▸ **Brief**:
Using the records that follow, copy every line containing the word "John".

*** Opening of Supplied records ***

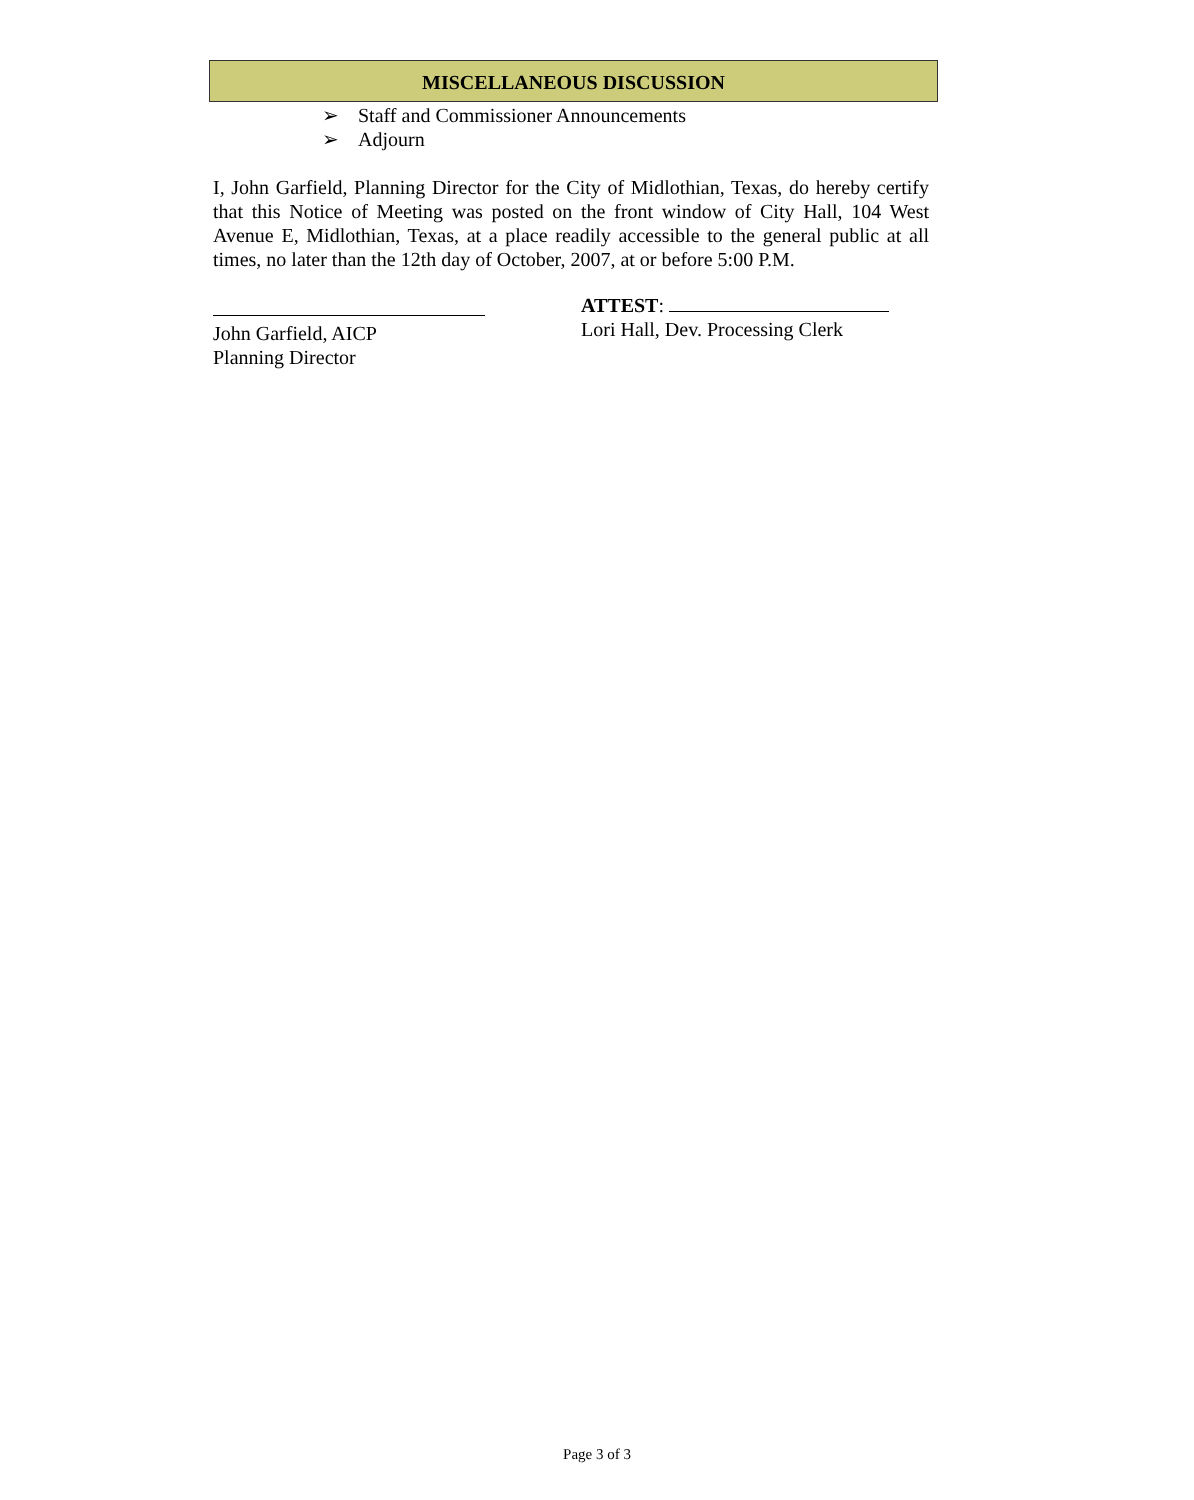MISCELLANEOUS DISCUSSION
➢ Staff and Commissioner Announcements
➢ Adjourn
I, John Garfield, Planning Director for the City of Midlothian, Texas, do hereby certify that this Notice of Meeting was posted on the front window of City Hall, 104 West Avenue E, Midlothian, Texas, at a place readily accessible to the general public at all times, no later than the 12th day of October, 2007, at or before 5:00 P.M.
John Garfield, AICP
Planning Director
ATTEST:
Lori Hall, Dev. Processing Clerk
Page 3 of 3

*** Close of Supplied records ***

▸ **Expected answer**:
I, John Garfield, Planning Director for the City of Midlothian, Texas, do hereby certify that this Notice of Meeting was posted on the front window of City Hall, 104 West Avenue E, Midlothian, Texas, at a place readily accessible to the general public at all times, no later than the 12th day of October, 2007, at or before 5:00 P.M.
John Garfield, AICP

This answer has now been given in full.